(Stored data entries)
--
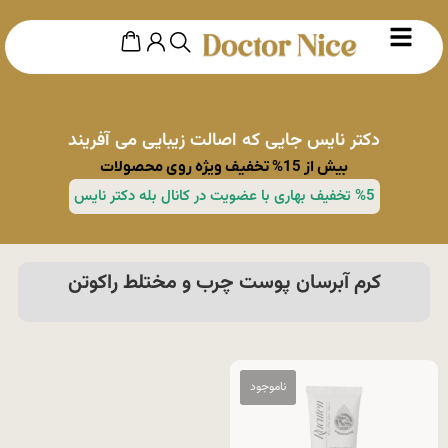
دکتر نایس جایی که اصالت زیبایی می آفریند
بیش از 15% تخفیف ویژه روی محصولات
%5 تخفیف بهاری با عضویت در کانال بله دکتر نایس
کرم آبرسان پوست چرب و مختلط راکوتن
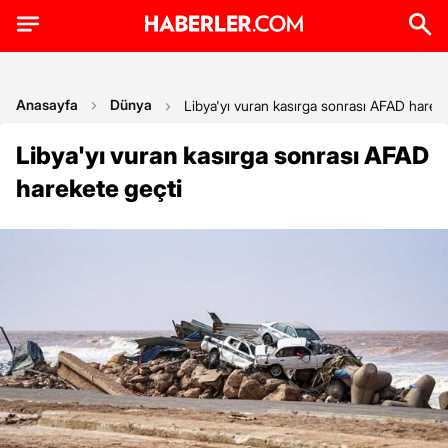
Anasayfa
Dünya
Libya'yı vuran kasırga sonrası AFAD hareke
Libya'yı vuran kasırga sonrası AFAD
harekete geçti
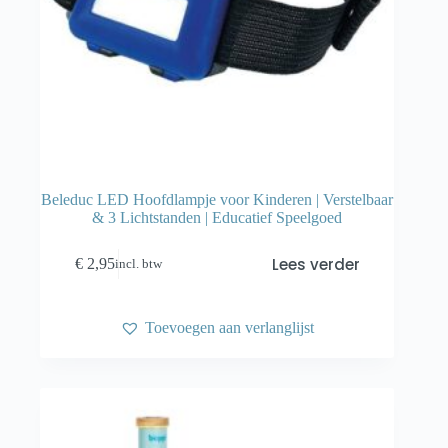
Beleduc LED Hoofdlampje voor Kinderen | Verstelbaar
& 3 Lichtstanden | Educatief Speelgoed
Lees verder
€
2,95
incl. btw
Toevoegen aan verlanglijst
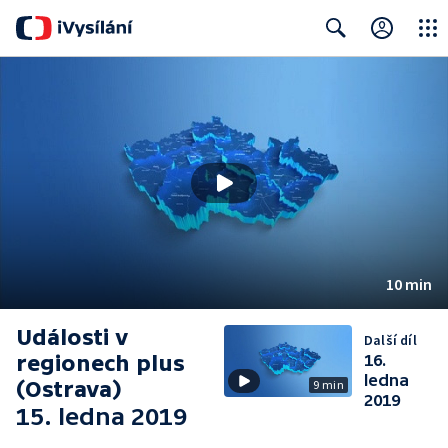
Close
Search
10 min
Události v
Další díl
regionech plus
16.
ledna
(Ostrava)
9 min
2019
15. ledna 2019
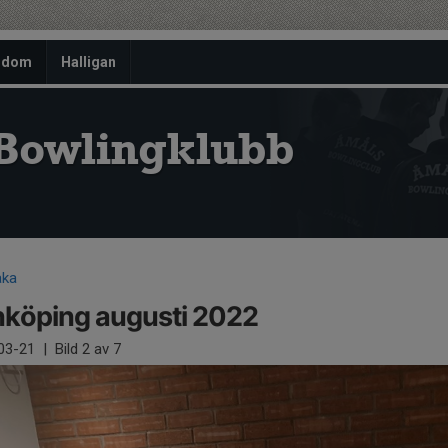
gdom
Halligan
Bowlingklubb
aka
köping augusti 2022
03-21
|
Bild
2
av 7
--
» Your goal
Reproduce all of the lines above word for word, leaving out the pictures.

» Answer section
دکتر نایس جایی که اصالت زیبایی می آفریند
بیش از 15% تخفیف ویژه روی محصولات
%5 تخفیف بهاری با عضویت در کانال بله دکتر نایس
کرم آبرسان پوست چرب و مختلط راکوتن
Anasayfa
Dünya
Libya'yı vuran kasırga sonrası AFAD hareke
Libya'yı vuran kasırga sonrası AFAD
harekete geçti
Beleduc LED Hoofdlampje voor Kinderen | Verstelbaar
& 3 Lichtstanden | Educatief Speelgoed
Lees verder
€
2,95
incl. btw
Toevoegen aan verlanglijst
Close
Search
10 min
Události v
Další díl
regionech plus
16.
ledna
(Ostrava)
9 min
2019
15. ledna 2019
gdom
Halligan
Bowlingklubb
aka
köping augusti 2022
03-21
|
Bild
2
av 7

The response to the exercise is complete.